Mit Frau Léontine Meijer-van Mensch verstärkt nun eine ausgesprochen erfahrene und gut vernetzte Museologin den Vorstand. Wie kam ihr Name ins Spiel? Was erhoffen Sie sich von dieser Personalie?

Frau Meijer-van Mensch ist für mich der größte Gewinn, den die Stiftung an diesem Samstag davongetragen hat, und ihre Wahl in den Vorstand war die einzige völlig unkontroverse Entscheidung des Tages. Sie war im Vorfeld vom Wissenschaftlichen Beirat kontaktiert wurden, hatte spontan ihre Sympathie für das Radebeuler Kleinod bekundet und überzeugte das Kuratorium durch ihre pragmatische Herangehensweise und ihre charismatische Persönlichkeit. Nicht nur ich empfand das feminine Element im Raum als große Bereicherung, und ihre Aussage, das größte Kapital ihrer Museen seien die Mitarbeiterinnen und Mitarbeiter, lieferte ein wichtiges Stichwort für die folgende Diskussion. Wir alle versprechen uns maßgebliche Impulse der Professionalisierung der Museumsarbeit von Frau Meijer-van Mensch und freuen uns sehr auf die Zusammenarbeit.
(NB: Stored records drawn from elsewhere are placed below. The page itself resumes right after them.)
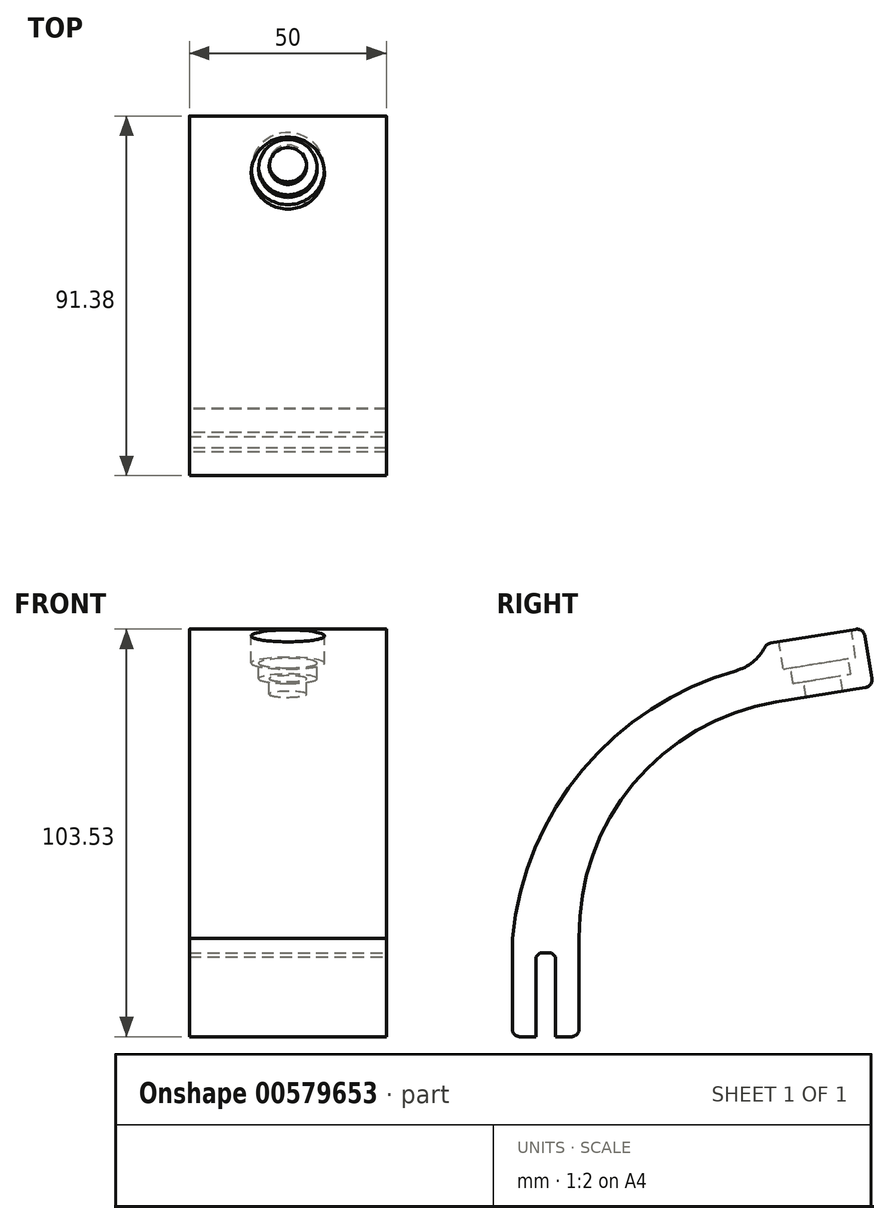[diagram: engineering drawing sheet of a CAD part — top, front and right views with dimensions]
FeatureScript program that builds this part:
annotation { "Feature Type Name" : "Feature", "Feature Type Description" : "" }
export const myFeature = defineFeature(function(context is Context, id is Id, definition is map)
    precondition{}
    {
        {
            var Q0;
            Q0=qCreatedBy(makeId("Right.planeOp"),FACE);
            var sketch = newSketch(context, id + "F0", { "sketchPlane" : qUnion([Q0])});
            skLineSegment(sketch, "E0", {"start": v(-36.82, -43.3) * mm, "end": v(-30.82, -43.3) * mm});
            skLineSegment(sketch, "E1", {"start": v(-30.82, -43.3) * mm, "end": v(-30.82, -22) * mm});
            skLineSegment(sketch, "E2", {"start": v(-30.82, -22) * mm, "end": v(-25.82, -22) * mm});
            skLineSegment(sketch, "E3", {"start": v(-25.82, -22) * mm, "end": v(-25.82, -43.3) * mm});
            skLineSegment(sketch, "E4", {"start": v(-25.82, -43.3) * mm, "end": v(-19.82, -43.3) * mm});
            skLineSegment(sketch, "E5", {"start": v(-19.82, -43.3) * mm, "end": v(-19.82, -18.3) * mm});
            skLineSegment(sketch, "E6", {"start": v(30.18, 41.7) * mm, "end": v(54.86, 45.72) * mm});
            skLineSegment(sketch, "E7", {"start": v(54.86, 45.72) * mm, "end": v(53.25, 55.59) * mm});
            skLineSegment(sketch, "E8", {"start": v(53.25, 55.59) * mm, "end": v(28.57, 51.57) * mm});
            skLineSegment(sketch, "E9", {"start": v(-36.82, -18.3) * mm, "end": v(-36.82, -18.3) * mm});
            skLineSegment(sketch, "E10", {"start": v(-36.82, -18.3) * mm, "end": v(-36.82, -43.3) * mm});
            skArc(sketch, "E11", {"start": v(28.57, 51.57) * mm, "mid": v(-16.03, 27.77) * mm, "end": v(-36.82, -18.3) * mm});
            skArc(sketch, "E12", {"start": v(30.18, 41.7) * mm, "mid": v(-6.02, 21.03) * mm, "end": v(-19.82, -18.3) * mm});
            skSolve(sketch);
        }
        {
            var Q0;
            Q0=makeQuery(id+"F0.imprint","IMPRINT",FACE,{"disambiguationData":[TD([[makeQuery(id+"F0.imprint","IMPRINT",EDGE,{"derivedFrom":sQuery(id+"F0.wireOp",EDGE,"E0")}),1.0]])]});
            var Q1;
            Q1 = qSketchRegion(id + "FElaW82ufLD2XNr_0", true);
            extrude(context, id + "F1", {"entities" : qUnion([Q0, Q1]), "depth" : 50 * mm, "offsetDistance" : 25 * mm});
        }
        {
            var Q0;
            Q0=makeQuery(id+"F1.opExtrude","SWEPT_FACE",FACE,{"disambiguationData":[OSD([sQuery(id+"F0.wireOp",EDGE,"E8")])]});
            extrude(context, id + "F2", {"entities" : qUnion([Q0]), "operationType" : NewBodyOperationType.ADD, "depth" : 5 * mm, "offsetDistance" : 25 * mm});
        }
        {
            var Q0;
            Q0=makeQuery(id+"F2.opExtrude","CAP_FACE",FACE,{"disambiguationData":[OSD([sQuery(id+"F0.wireOp",EDGE,"E8")])],"isStart":false});
            var sketch = newSketch(context, id + "F3", { "sketchPlane" : qUnion([Q0])});
            skCircle(sketch, "E13", {"center": v(25, 49) * mm, "radius": 4.74 * mm});
            skCircle(sketch, "E14", {"center": v(25, 49) * mm, "radius": 7.45 * mm});
            skSolve(sketch);
        }
        {
            var Q0;
            Q0=sQuery(id+"F3.wireOp",VERTEX,"E13.center");
            var Q1;
            Q1=makeQuery(id+"F1.opExtrude","SWEPT_BODY",BODY,{"disambiguationData":[OSD([sQuery(id+"F0.wireOp",EDGE,"E0"),sQuery(id+"F0.wireOp",EDGE,"E1"),sQuery(id+"F0.wireOp",EDGE,"E2"),sQuery(id+"F0.wireOp",EDGE,"E3"),sQuery(id+"F0.wireOp",EDGE,"E4"),sQuery(id+"F0.wireOp",EDGE,"E5"),sQuery(id+"F0.wireOp",EDGE,"E6"),sQuery(id+"F0.wireOp",EDGE,"E7"),sQuery(id+"F0.wireOp",EDGE,"E8"),sQuery(id+"F0.wireOp",EDGE,"E10"),sQuery(id+"F0.wireOp",EDGE,"E11"),sQuery(id+"F0.wireOp",EDGE,"E12")])]});
            hole(context, id + "F4", {"style" : HoleStyle.C_BORE, "endStyle" : HoleEndStyle.THROUGH, "holeDiameter" : 9.5 * mm, "cBoreDiameter" : 18.6 * mm, "cBoreDepth" : 7 * mm, "isTappedThrough" : true, "tappedDepth" : 12 * mm, "tapClearance" : 3, "locations" : qUnion([Q0]), "scope" : qUnion([Q1]), "majorDiameter" : 5 * mm});
        }
        {
            var Q0;
            {var subQ0=sQuery(id+"F0.wireOp",EDGE,"E11");var subQ1=sQuery(id+"F0.wireOp",EDGE,"E8");Q0=makeQuery(id+"F2.boolean.opBoolean","MERGE",EDGE,{"derivedFrom":[makeQuery(id+"F1.opExtrude","SWEPT_EDGE",EDGE,{"disambiguationData":[OSD([subQ1,subQ0])]}),makeQuery(id+"F2.opExtrude","CAP_EDGE",EDGE,{"disambiguationData":[OSD([subQ1,subQ0])],"isStart":true})]});}
            fillet(context, id + "F5", {"entities" : qUnion([Q0]), "radius" : 12 * mm, "tangentPropagation" : true, "allowEdgeOverflow" : false});
        }
        {
            var Q0;
            {var subQ0=sQuery(id+"F0.wireOp",EDGE,"E8");var subQ1=sQuery(id+"F0.wireOp",EDGE,"E11");Q0=makeQuery(id+"F5.opFillet","BLEND_EDGE",EDGE,{"blendedFrom":[makeQuery(id+"F2.boolean.opBoolean","MERGE",EDGE,{"derivedFrom":[makeQuery(id+"F1.opExtrude","SWEPT_EDGE",EDGE,{"disambiguationData":[OSD([subQ0,subQ1])]}),makeQuery(id+"F2.opExtrude","CAP_EDGE",EDGE,{"disambiguationData":[OSD([subQ0,subQ1])],"isStart":true})]}),makeQuery(id+"F2.opExtrude","CAP_FACE",FACE,{"disambiguationData":[OSD([subQ0])],"isStart":false})],"blendedInto":[makeQuery(id+"F2.opExtrude","CAP_FACE",FACE,{"disambiguationData":[OSD([subQ0])],"isStart":false})]});}
            fillet(context, id + "F6", {"entities" : qUnion([Q0]), "radius" : 2 * mm, "tangentPropagation" : true, "allowEdgeOverflow" : false});
        }
        {
            var Q0;
            Q0=makeQuery(id+"F2.opExtrude","CAP_EDGE",EDGE,{"disambiguationData":[OSD([sQuery(id+"F0.wireOp",EDGE,"E7"),sQuery(id+"F0.wireOp",EDGE,"E8")])],"isStart":false});
            fillet(context, id + "F7", {"entities" : qUnion([Q0]), "radius" : 2 * mm, "tangentPropagation" : true, "allowEdgeOverflow" : false});
        }
        {
            var Q0;
            Q0=makeQuery(id+"F1.opExtrude","SWEPT_EDGE",EDGE,{"disambiguationData":[OSD([sQuery(id+"F0.wireOp",EDGE,"E6"),sQuery(id+"F0.wireOp",EDGE,"E7")])]});
            fillet(context, id + "F8", {"entities" : qUnion([Q0]), "radius" : 2 * mm, "tangentPropagation" : true, "allowEdgeOverflow" : false});
        }
        {
            var Q0;
            Q0=makeQuery(id+"F1.opExtrude","SWEPT_EDGE",EDGE,{"disambiguationData":[OSD([sQuery(id+"F0.wireOp",EDGE,"E4"),sQuery(id+"F0.wireOp",EDGE,"E5")])]});
            fillet(context, id + "F9", {"entities" : qUnion([Q0]), "radius" : 2 * mm, "tangentPropagation" : true, "allowEdgeOverflow" : false});
        }
        {
            var Q0;
            Q0=makeQuery(id+"F1.opExtrude","SWEPT_EDGE",EDGE,{"disambiguationData":[OSD([sQuery(id+"F0.wireOp",EDGE,"E0"),sQuery(id+"F0.wireOp",EDGE,"E10")])]});
            fillet(context, id + "F10", {"entities" : qUnion([Q0]), "radius" : 2 * mm, "tangentPropagation" : true, "allowEdgeOverflow" : false});
        }
        {
            var Q0;
            Q0=makeQuery(id+"F1.opExtrude","SWEPT_EDGE",EDGE,{"disambiguationData":[OSD([sQuery(id+"F0.wireOp",EDGE,"E1"),sQuery(id+"F0.wireOp",EDGE,"E2")])]});
            chamfer(context, id + "F11", {"entities" : qUnion([Q0]), "width" : 1 * mm, "tangentPropagation" : true});
        }
        {
            var Q0;
            Q0=makeQuery(id+"F1.opExtrude","SWEPT_EDGE",EDGE,{"disambiguationData":[OSD([sQuery(id+"F0.wireOp",EDGE,"E2"),sQuery(id+"F0.wireOp",EDGE,"E3")])]});
            chamfer(context, id + "F12", {"entities" : qUnion([Q0]), "width" : 1 * mm, "tangentPropagation" : true});
        }
        {
            var Q0;
            Q0=makeQuery(id+"F3.imprint","IMPRINT",FACE,{"disambiguationData":[TD([[makeQuery(id+"F3.imprint","IMPRINT",EDGE,{"derivedFrom":sQuery(id+"F3.wireOp",EDGE,"E13")}),-1.0]])]});
            extrude(context, id + "F13", {"entities" : qUnion([Q0]), "operationType" : NewBodyOperationType.REMOVE, "oppositeDirection" : true, "depth" : 11 * mm, "offsetDistance" : 25 * mm});
        }
    });
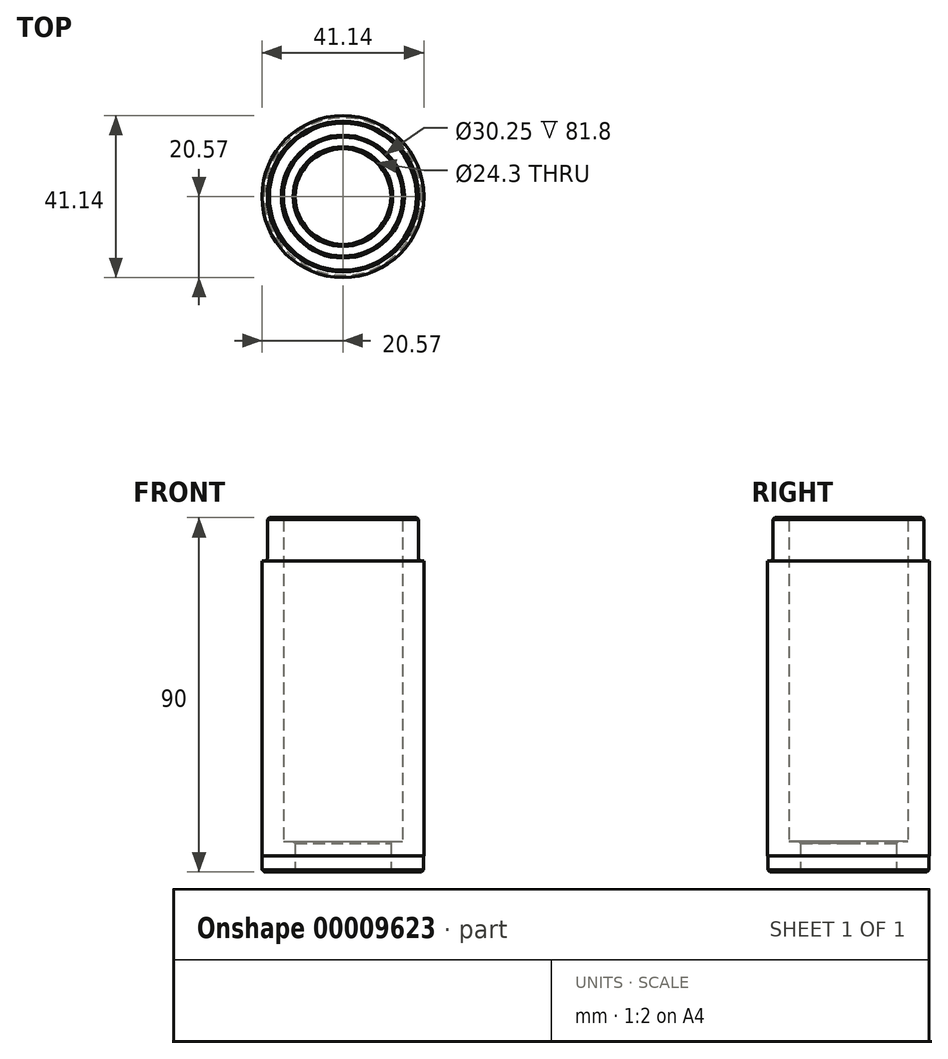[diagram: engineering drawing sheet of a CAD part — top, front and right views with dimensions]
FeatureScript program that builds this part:
annotation { "Feature Type Name" : "Feature", "Feature Type Description" : "" }
export const myFeature = defineFeature(function(context is Context, id is Id, definition is map)
    precondition{}
    {
        {
            var Q0;
            Q0=qCreatedBy(makeId("Front.planeOp"),FACE);
            var sketch = newSketch(context, id + "F0", { "sketchPlane" : qUnion([Q0])});
            skLineSegment(sketch, "E0.rect.bottom", {"start": v(19.2, 45) * mm, "end": v(-19.2, 45) * mm});
            skLineSegment(sketch, "E0.rect.top", {"start": v(19.43, -45) * mm, "end": v(-20.5, -45) * mm});
            skLineSegment(sketch, "E0.rect.left", {"start": v(19.43, 34) * mm, "end": v(19.43, -45) * mm});
            skLineSegment(sketch, "E0.rect.right", {"start": v(-20.57, 34) * mm, "end": v(-20.57, -41) * mm});
            skPoint(sketch, "E0.rect.middle", {"position": v(0, 0) * mm});
            skLineSegment(sketch, "E1.rect.bottom", {"start": v(15.12, 45) * mm, "end": v(-15.12, 45) * mm});
            skLineSegment(sketch, "E1.rect.top", {"start": v(15.12, -45) * mm, "end": v(-15.12, -45) * mm});
            skLineSegment(sketch, "E1.rect.left", {"start": v(15.12, 45) * mm, "end": v(15.12, -37.3) * mm});
            skLineSegment(sketch, "E1.rect.right", {"start": v(-15.12, 45) * mm, "end": v(-15.12, -37.3) * mm});
            skLineSegment(sketch, "E2.rect.left", {"start": v(12.15, -37.3) * mm, "end": v(12.15, -45) * mm});
            skLineSegment(sketch, "E2.rect.right", {"start": v(-12.15, -37.3) * mm, "end": v(-12.15, -45) * mm});
            skPoint(sketch, "E2.rect.middle", {"position": v(-0.57, -45) * mm});
            skLineSegment(sketch, "E3", {"start": v(-12.15, -37.3) * mm, "end": v(-15.12, -37.3) * mm});
            skLineSegment(sketch, "E4", {"start": v(12.15, -37.3) * mm, "end": v(15.12, -37.3) * mm});
            skLineSegment(sketch, "E5.rect.left", {"start": v(19.2, 45) * mm, "end": v(19.2, 34) * mm});
            skLineSegment(sketch, "E5.rect.right", {"start": v(-19.2, 45) * mm, "end": v(-19.2, 34) * mm});
            skPoint(sketch, "E5.rect.middle", {"position": v(0, 26.77) * mm});
            skPoint(sketch, "E6.orphan", {"position": v(-19.2, 39.16) * mm});
            skPoint(sketch, "E7.orphan", {"position": v(19.2, 39.16) * mm});
            skPoint(sketch, "E8.orphan", {"position": v(-19.2, 14.37) * mm});
            skPoint(sketch, "E9.orphan", {"position": v(19.2, 14.37) * mm});
            skLineSegment(sketch, "E10", {"start": v(-19.2, 34) * mm, "end": v(17.4, 34) * mm});
            skLineSegment(sketch, "E11", {"start": v(17.4, 34) * mm, "end": v(19.2, 34) * mm});
            skLineSegment(sketch, "E12", {"start": v(19.2, 34) * mm, "end": v(19.2, 34) * mm});
            skLineSegment(sketch, "E13", {"start": v(-19.2, 34) * mm, "end": v(-20.57, 34) * mm});
            skLineSegment(sketch, "E14", {"start": v(19.2, 34) * mm, "end": v(19.43, 34) * mm});
            skLineSegment(sketch, "E15", {"start": v(0, -67.17) * mm, "end": v(0, 69.5) * mm});
            skPoint(sketch, "E15.endSnap0", {"position": v(0, 45) * mm});
            skLineSegment(sketch, "E16", {"start": v(-20.5, -45) * mm, "end": v(-20.5, -41) * mm});
            skLineSegment(sketch, "E17", {"start": v(-20.5, -41) * mm, "end": v(-20.57, -41) * mm});
            skLineSegment(sketch, "E18", {"start": v(19.36, -45) * mm, "end": v(19.36, -41) * mm});
            skLineSegment(sketch, "E19", {"start": v(19.36, -41) * mm, "end": v(19.43, -41) * mm});
            skSolve(sketch);
        }
        {
            var Q0;
            {var subQ3=sQuery(id+"F0.wireOp",EDGE,"E5.rect.right");Q0=makeQuery(id+"F0.imprint","IMPRINT",FACE,{"disambiguationData":[TD([[makeQuery(id+"F0.imprint","IMPRINT",EDGE,{"derivedFrom":subQ3}),1.0]])]});}
            var Q1;
            {var subQ9=sQuery(id+"F0.wireOp",EDGE,"E0.rect.right");Q1=makeQuery(id+"F0.imprint","IMPRINT",FACE,{"disambiguationData":[TD([[makeQuery(id+"F0.imprint","IMPRINT",EDGE,{"derivedFrom":subQ9}),1.0]])]});}
            var Q2;
            Q2=sQuery(id+"F0.wireOp",EDGE,"E15");
            revolve(context, id + "F1", {"entities" : qUnion([Q0, Q1]), "axis" : qUnion([Q2]), "revolveType" : RevolveType.FULL});
        }
        {
            var Q0;
            Q0=makeQuery(id+"F1.opRevolve","SWEPT_EDGE",EDGE,{"disambiguationData":[OSD([sQuery(id+"F0.wireOp",EDGE,"E5.rect.right"),sQuery(id+"F0.wireOp",EDGE,"E10"),sQuery(id+"F0.wireOp",EDGE,"E13")])]});
            fillet(context, id + "F2", {"entities" : qUnion([Q0]), "radius" : .75 * mm, "tangentPropagation" : true, "allowEdgeOverflow" : false});
        }
        {
            var Q0;
            Q0=makeQuery(id+"F1.opRevolve","SWEPT_EDGE",EDGE,{"disambiguationData":[OSD([sQuery(id+"F0.wireOp",EDGE,"E0.rect.bottom"),sQuery(id+"F0.wireOp",EDGE,"E5.rect.right")])]});
            var Q1;
            Q1=makeQuery(id+"F1.opRevolve","SWEPT_EDGE",EDGE,{"disambiguationData":[OSD([sQuery(id+"F0.wireOp",EDGE,"E0.rect.bottom"),sQuery(id+"F0.wireOp",EDGE,"E1.rect.bottom"),sQuery(id+"F0.wireOp",EDGE,"E1.rect.right")])]});
            var Q2;
            Q2=makeQuery(id+"F1.opRevolve","SWEPT_EDGE",EDGE,{"disambiguationData":[OSD([sQuery(id+"F0.wireOp",EDGE,"E0.rect.top"),sQuery(id+"F0.wireOp",EDGE,"E16")])]});
            var Q3;
            Q3=makeQuery(id+"F1.opRevolve","SWEPT_EDGE",EDGE,{"disambiguationData":[OSD([sQuery(id+"F0.wireOp",EDGE,"E1.rect.top"),sQuery(id+"F0.wireOp",EDGE,"E2.rect.right")])]});
            chamfer(context, id + "F3", {"entities" : qUnion([Q0, Q1, Q2, Q3]), "width" : .5 * mm, "tangentPropagation" : true});
        }
    });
„Grübner ist ein Kämpfer und als Fachmann für wirtschaftliche Fragen und moderne Menschenführung unentbehrlich.“

Aus dem alten Vorstand bleibt allein Thomas Grübner übrig. Warum wurde er nicht ähnlich wie Wendsche/Harder zum Rückzug bewegt, den er ja ohnehin mehrfach angekündigt hatte?

Thomas Grübner war bis zur Sitzung im Amt geblieben, um die Stiftung formal handlungsfähig zu erhalten, hatte sich aber von der Politik seiner damaligen Vorstandskollegen schon vor Monaten aufs Deutlichste distanziert. Da sich mit der Entscheidung für Léontine Meijer-van Mensch und Robin Leipold am Samstag eine Wende abzeichnete, ließ er sich von neuem in den Vorstand wählen. Grübner ist ein Kämpfer und als Fachmann für wirtschaftliche Fragen und moderne Menschenführung unentbehrlich.

„Die Satzung muss angepasst werden, damit die Gremien effizienter arbeiten können, und das schwierige Konstrukt der gGmbH bedarf einer gewissen Justierung. Erst dann hat es Sinn, die Zukunftsvision noch einmal durchzudenken – an diesem Traum von einem zukunftsfähigen Museum für Karl May und die wertvollen ethnologischen Sammlungen aber halten wir alle fest.“

Was sind nun die dringendsten Probleme, die die neu aufgestellte Stiftung lösen muss?

Wir haben jetzt einen arbeitsfähigen Minimalvorstand, der das Museum durch die akute Krise der Corona-Saison führen muss. Thomas Grübner und Dr. Volkmar Kunze genießen das Vertrauen der Belegschaft, die sowohl durch Frau Dämmig als auch durch Herrn Leipold noch einmal mit beeindruckender Entschiedenheit bekundet hat: »Wir wollen weitermachen!« In den kommenden Monaten soll eine detaillierte Organisationsanalyse die dringend nötige Strukturreform vorbereiten: Die Satzung muss angepasst werden, damit die Gremien effizienter arbeiten können, und das schwierige Konstrukt der gGmbH bedarf einer gewissen Justierung. Erst dann hat es Sinn, die Zukunftsvision noch einmal durchzudenken – an diesem Traum von einem zukunftsfähigen Museum für Karl May und die wertvollen ethnologischen Sammlungen aber halten wir alle fest.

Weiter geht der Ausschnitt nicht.